◆ **REQUIRED WORK**
An exact copy of the records below is needed, with every picture left out.

[Joint position lists]
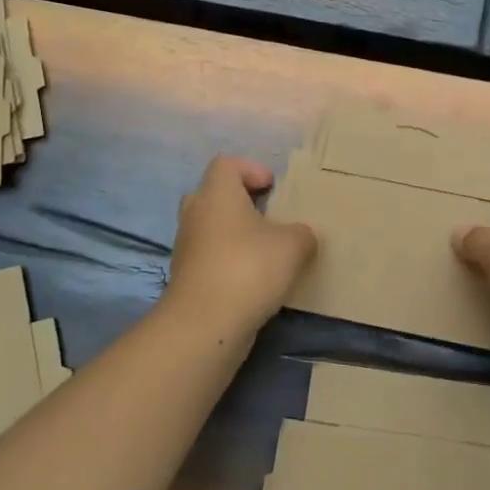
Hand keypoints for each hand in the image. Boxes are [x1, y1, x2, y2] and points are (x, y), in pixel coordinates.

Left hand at [165, 156, 316, 338]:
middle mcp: (196, 214)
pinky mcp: (186, 277)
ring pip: (210, 228)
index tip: (273, 187)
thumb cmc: (249, 268)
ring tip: (266, 250)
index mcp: (217, 194)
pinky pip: (209, 257)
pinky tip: (254, 279)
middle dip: (240, 201)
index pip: (226, 164)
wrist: (206, 324)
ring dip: (235, 234)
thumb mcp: (294, 245)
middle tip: (267, 215)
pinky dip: (228, 261)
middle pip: (213, 194)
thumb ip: (302, 233)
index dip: (251, 169)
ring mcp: (187, 247)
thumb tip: (300, 236)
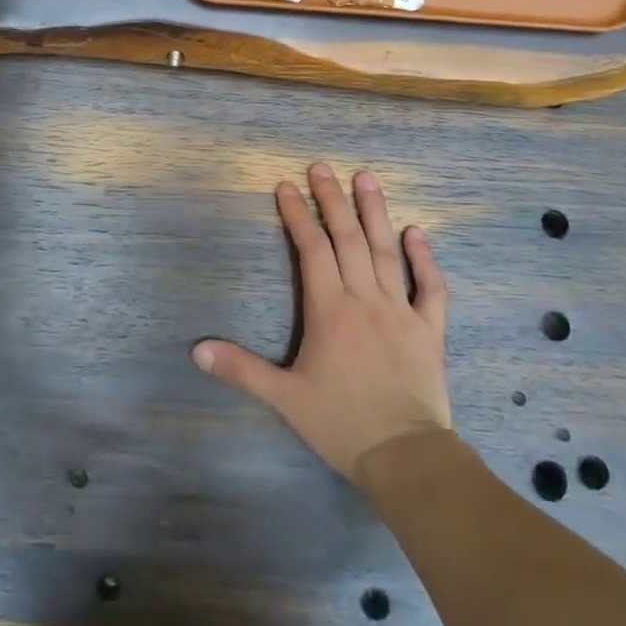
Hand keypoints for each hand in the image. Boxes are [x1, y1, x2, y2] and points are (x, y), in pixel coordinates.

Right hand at [194, 164, 450, 484]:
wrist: (406, 457)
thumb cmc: (342, 424)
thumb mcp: (285, 399)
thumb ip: (242, 370)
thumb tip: (196, 350)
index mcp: (330, 310)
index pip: (312, 250)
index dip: (297, 215)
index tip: (286, 186)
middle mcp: (365, 299)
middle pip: (347, 238)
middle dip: (332, 200)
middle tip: (322, 167)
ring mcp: (401, 310)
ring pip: (385, 251)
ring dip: (375, 212)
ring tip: (366, 177)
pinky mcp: (429, 329)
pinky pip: (430, 287)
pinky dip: (424, 258)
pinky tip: (415, 232)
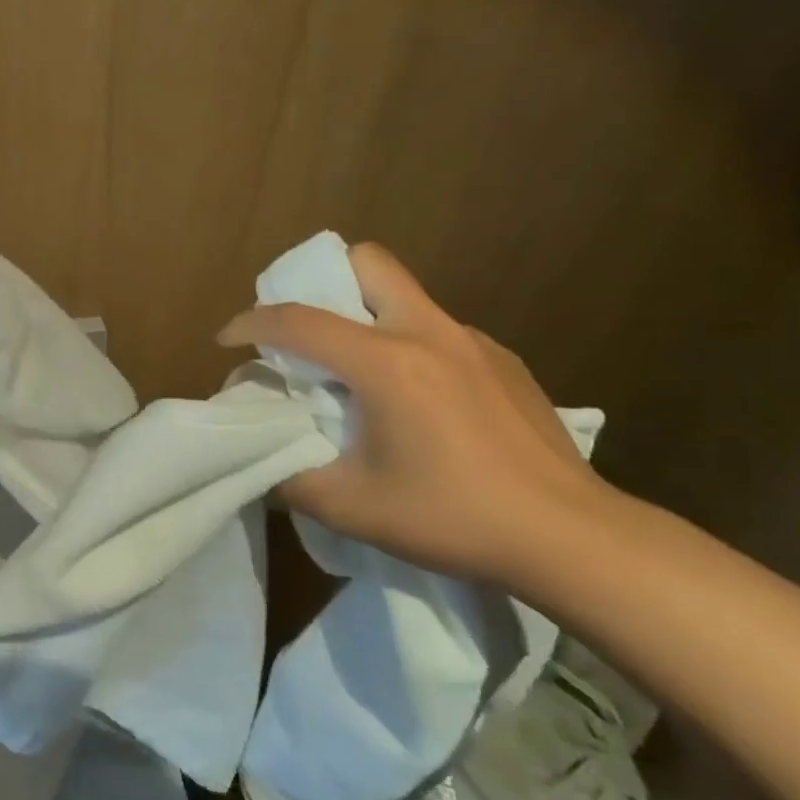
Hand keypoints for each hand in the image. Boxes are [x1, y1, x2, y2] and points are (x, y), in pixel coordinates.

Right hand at [217, 243, 616, 583]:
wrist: (573, 538)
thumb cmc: (454, 518)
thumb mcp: (352, 508)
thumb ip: (291, 478)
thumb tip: (265, 461)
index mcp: (387, 362)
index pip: (299, 321)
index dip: (251, 323)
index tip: (226, 340)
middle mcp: (429, 333)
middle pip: (367, 261)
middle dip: (321, 279)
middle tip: (304, 332)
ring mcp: (474, 342)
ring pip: (404, 296)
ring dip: (365, 317)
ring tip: (359, 377)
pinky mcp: (504, 361)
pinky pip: (437, 332)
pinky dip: (408, 347)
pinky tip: (420, 404)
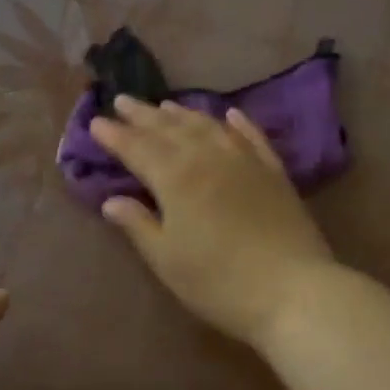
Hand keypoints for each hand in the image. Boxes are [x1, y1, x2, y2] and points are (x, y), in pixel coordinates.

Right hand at [87, 96, 335, 346]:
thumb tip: (112, 200)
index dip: (115, 135)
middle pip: (170, 129)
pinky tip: (230, 114)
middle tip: (123, 101)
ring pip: (208, 126)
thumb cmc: (219, 282)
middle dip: (144, 115)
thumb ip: (139, 225)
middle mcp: (209, 157)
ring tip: (165, 104)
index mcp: (176, 178)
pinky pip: (252, 137)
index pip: (138, 148)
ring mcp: (246, 161)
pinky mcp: (274, 172)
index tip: (96, 122)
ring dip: (184, 113)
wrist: (293, 289)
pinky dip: (238, 123)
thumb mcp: (168, 260)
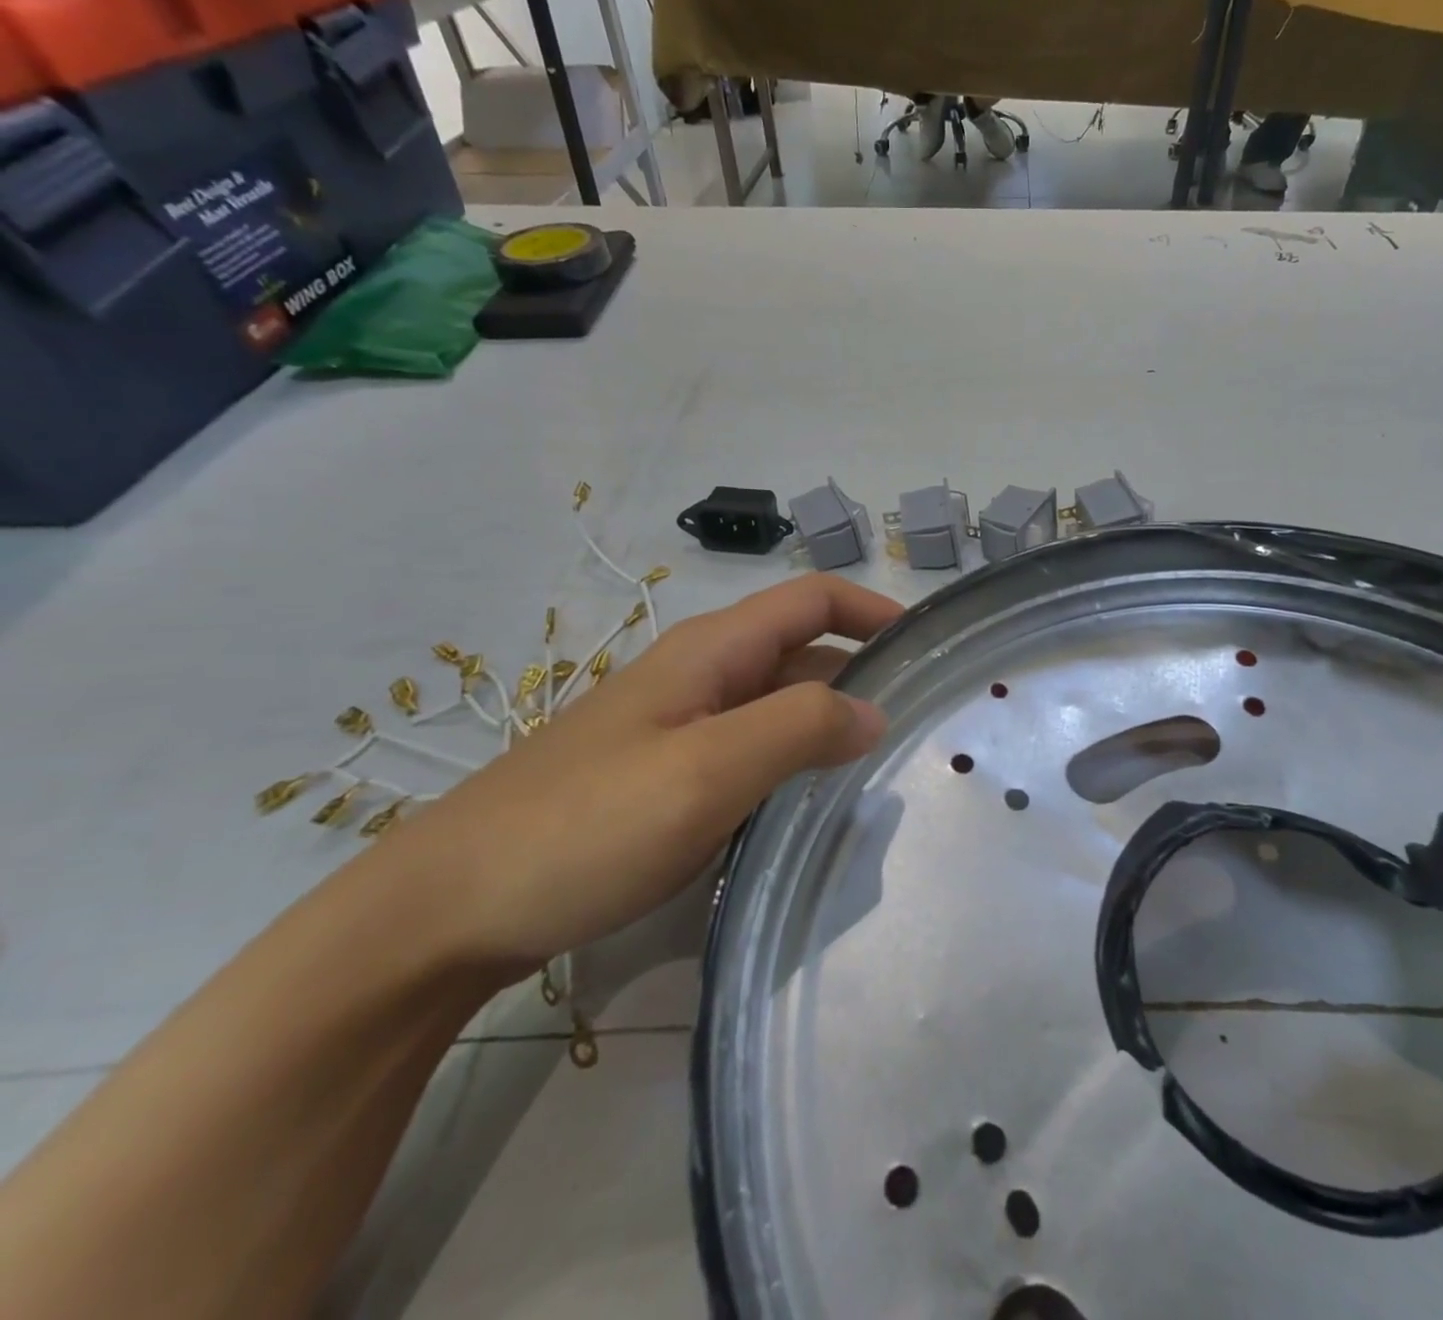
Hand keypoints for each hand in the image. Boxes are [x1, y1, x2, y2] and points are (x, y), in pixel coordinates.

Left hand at [386, 575, 901, 969]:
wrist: (451, 907)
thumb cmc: (584, 825)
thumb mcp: (706, 771)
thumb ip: (798, 728)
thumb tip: (873, 712)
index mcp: (711, 651)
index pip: (812, 599)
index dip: (874, 610)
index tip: (929, 646)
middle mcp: (699, 675)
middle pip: (800, 649)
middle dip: (862, 670)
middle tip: (920, 720)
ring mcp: (679, 726)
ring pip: (776, 703)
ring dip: (829, 719)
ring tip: (881, 766)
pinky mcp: (665, 774)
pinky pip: (750, 750)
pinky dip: (793, 760)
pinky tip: (810, 804)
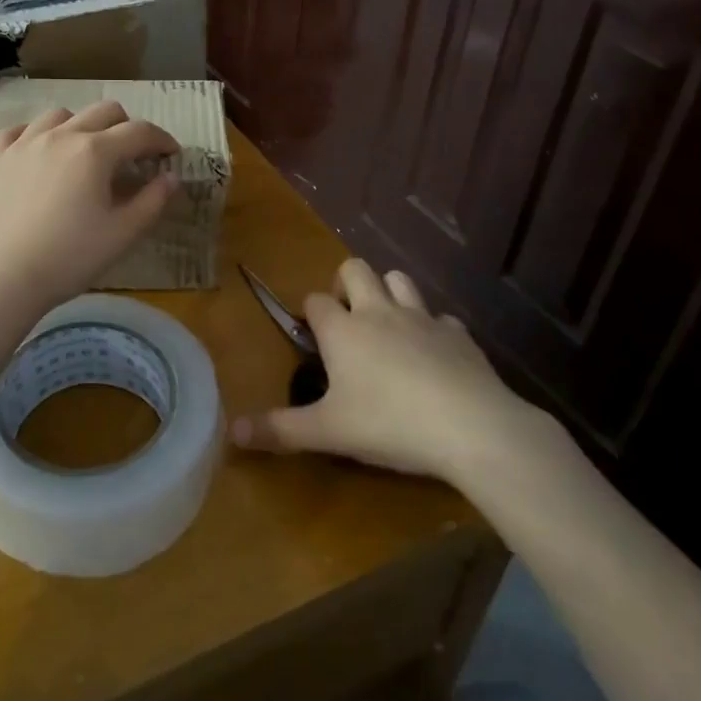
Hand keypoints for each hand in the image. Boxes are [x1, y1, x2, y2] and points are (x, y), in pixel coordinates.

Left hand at [0, 102, 179, 313]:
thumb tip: (171, 177)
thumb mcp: (122, 234)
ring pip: (60, 115)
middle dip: (126, 127)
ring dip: (82, 126)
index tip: (171, 154)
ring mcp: (23, 143)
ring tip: (84, 152)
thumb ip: (153, 201)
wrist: (2, 277)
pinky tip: (40, 153)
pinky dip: (37, 135)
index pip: (139, 132)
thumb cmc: (69, 258)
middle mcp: (60, 135)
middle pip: (103, 111)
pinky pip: (19, 130)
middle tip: (133, 154)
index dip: (161, 140)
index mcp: (95, 151)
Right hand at [231, 258, 559, 484]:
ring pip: (399, 279)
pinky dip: (433, 328)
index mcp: (343, 330)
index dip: (311, 313)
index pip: (316, 301)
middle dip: (346, 283)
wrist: (470, 426)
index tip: (312, 334)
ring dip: (389, 292)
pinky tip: (434, 355)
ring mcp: (422, 317)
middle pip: (356, 269)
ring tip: (386, 324)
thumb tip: (230, 432)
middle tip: (346, 318)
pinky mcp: (458, 334)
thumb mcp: (328, 432)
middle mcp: (378, 312)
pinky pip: (441, 317)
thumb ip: (279, 429)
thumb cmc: (389, 424)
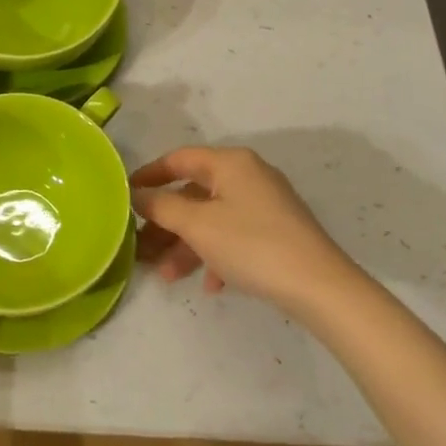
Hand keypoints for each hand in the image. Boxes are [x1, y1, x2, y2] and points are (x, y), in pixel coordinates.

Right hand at [131, 146, 361, 318]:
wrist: (320, 287)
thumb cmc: (252, 245)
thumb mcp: (198, 225)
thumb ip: (161, 206)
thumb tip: (136, 195)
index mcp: (231, 163)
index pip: (179, 158)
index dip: (149, 175)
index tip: (125, 194)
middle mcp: (249, 176)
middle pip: (194, 193)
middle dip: (166, 222)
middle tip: (142, 246)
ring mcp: (266, 204)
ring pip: (213, 219)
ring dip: (187, 245)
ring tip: (168, 276)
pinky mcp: (278, 231)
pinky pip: (235, 237)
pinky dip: (216, 256)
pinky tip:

◆ **ANSWER**
Hand keypoints for each hand in the image. Boxes are [x1, y1, x2, y2] and points are (x, y), in pixel coordinates.

Left hand at [165, 156, 316, 338]:
middle mcp: (196, 214)
pinky mcp: (186, 277)
ring pip: (210, 228)
index tip: (273, 187)
thumb cmc: (249, 268)
ring tip: (266, 250)
index mcp: (217, 194)
pinky pip: (209, 257)
pinky tip: (254, 279)
middle dip: (240, 201)
index pip: (226, 164)
wrist: (206, 324)
ring dip: (235, 234)
thumb mcp: (294, 245)
middle tip: (267, 215)
pinky dip: (228, 261)
middle pip: (213, 194)
thumb ip: (302, 233)
index dip: (251, 169)
ring mcp: (187, 247)
thumb tip: (300, 236)
Hand keypoints for each hand in the image. Boxes are [x1, y1, x2, y2] and points are (x, y), in pixel coordinates.

Right hand at [194, 164, 450, 484]:
wrist: (406, 457)
thumb cmc: (342, 424)
thumb mcp: (285, 399)
thumb ip: (242, 370)
thumb tip: (196, 350)
index mcp: (330, 310)
index pip: (312, 250)
index dip: (297, 215)
index tip: (286, 186)
middle mcp: (365, 299)
middle pip: (347, 238)
middle dip: (332, 200)
middle tip: (322, 167)
ring mcp: (401, 310)
ring pip: (385, 251)
ring dip: (375, 212)
ring tip: (366, 177)
pinky mcp: (429, 329)
pinky pip: (430, 287)
pinky dip: (424, 258)
pinky tip: (415, 232)
Hand keypoints for each hand in the image. Boxes are [x1, y1, x2, y2] and points are (x, y), in pixel coordinates.

Right hand at [217, 243, 616, 583]:
wrist: (573, 538)
thumb cmc: (454, 518)
thumb mcp: (352, 508)
thumb ip: (291, 478)
thumb tip: (265, 461)
index mcp: (387, 362)
index pip: (299, 321)
index dip: (251, 323)
index tip: (226, 340)
middle mcp: (429, 333)
middle pip: (367, 261)
middle dip: (321, 279)
middle tip: (304, 332)
ring mcp: (474, 342)
ring pip: (404, 296)
ring dip: (365, 317)
ring tip: (359, 377)
pinky mcp: (504, 361)
pinky pip: (437, 332)
pinky dip: (408, 347)
pinky tip: (420, 404)
Hand keypoints for each hand in the image. Boxes are [x1, y1, x2, y2] and points are (x, y), in pixel coordinates.

Right hand at [87, 96, 335, 346]:
thumb tip: (112, 200)
index dip: (115, 135)
middle pip: (170, 129)
pinky tip: (230, 114)
middle tip: (123, 101)
ring pip: (208, 126)
thumb cmc: (219, 282)
middle dip: (144, 115)
thumb ip: (139, 225)
middle mcp: (209, 157)
ring tip: (165, 104)
index mcp: (176, 178)
pinky pip: (252, 137)
index pip: (138, 148)
ring mcp: (246, 161)
pinky mcp: (274, 172)
index tip: (96, 122)
ring dip: (184, 113)
wrist: (293, 289)
pinky dip: (238, 123)
thumb mcp: (168, 260)
Hand keypoints for each hand in the image. Boxes are [x1, y1, x2, y2] and points are (x, y), in pixel coordinates.

Left hand at [386, 575, 901, 969]:
wrist: (451, 907)
thumb cmc: (584, 825)
thumb mcp: (706, 771)
thumb ip: (798, 728)
thumb tip: (873, 712)
index mcp: (711, 651)
index pip: (812, 599)
index dip: (874, 610)
index tip: (929, 646)
middle mcp: (699, 675)
middle pip: (800, 649)
middle dip: (862, 670)
middle tip: (920, 720)
ring mcp: (679, 726)
ring pip: (776, 703)
ring dip: (829, 719)
ring tip: (881, 766)
pinky mcp: (665, 774)
pinky pip: (750, 750)
pinky dip: (793, 760)
pinky tip: (810, 804)
Hand keypoints for each hand in the image. Boxes are [x1, y1, x2, y2] and points are (x, y), in pixel coordinates.

Left hand at [0, 102, 179, 313]:
thumb tip: (171, 177)
thumb mcp: (122, 234)
ring pip: (60, 115)
middle dip: (126, 127)
ring dip: (82, 126)
index tip: (171, 154)
ring mcp: (23, 143)
ring tip: (84, 152)
thumb ip: (153, 201)
wrist: (2, 277)
pinky tip: (40, 153)
pinky dip: (37, 135)
index pip: (139, 132)
thumb cmc: (69, 258)
middle mcp: (60, 135)
middle pip: (103, 111)
pinky pip: (19, 130)
middle tip: (133, 154)
index dip: (161, 140)
index mcp: (95, 151)
Right hand at [231, 258, 559, 484]:
ring pip: (399, 279)
pinky dip: (433, 328)
index mcp: (343, 330)
index dip: (311, 313)
index pip: (316, 301)
middle dip: (346, 283)
wrist: (470, 426)
index tip: (312, 334)
ring dip: (389, 292)
pinky tip: (434, 355)
ring mcp: (422, 317)
middle pip: (356, 269)
ring tip: (386, 324)
thumb tip: (230, 432)
middle tip: (346, 318)
pinky mcp: (458, 334)
thumb mcp: (328, 432)
middle mcp: (378, 312)
pinky pip: (441, 317)
thumb ip: (279, 429)
thumb cmc: (389, 424)
Hand keypoints for each hand in the image. Boxes are [x1, y1, x2, y2] and points are (x, y), in pixel coordinates.

Right hand at [131, 146, 361, 318]:
wrist: (320, 287)
thumb cmc: (252, 245)
thumb mcp: (198, 225)
thumb ip: (161, 206)
thumb tip: (136, 195)
index mcp: (231, 163)
index pip: (179, 158)
index dip: (149, 175)
index tip: (125, 194)
middle mcp: (249, 176)
middle pip: (194, 193)
middle dip: (166, 222)
middle tip: (142, 246)
ring mcp: (266, 204)
ring pip: (213, 219)
ring dip: (187, 245)
ring tip: (168, 276)
pinky mcp: (278, 231)
pinky pip: (235, 237)
pinky dip: (216, 256)
pinky tip:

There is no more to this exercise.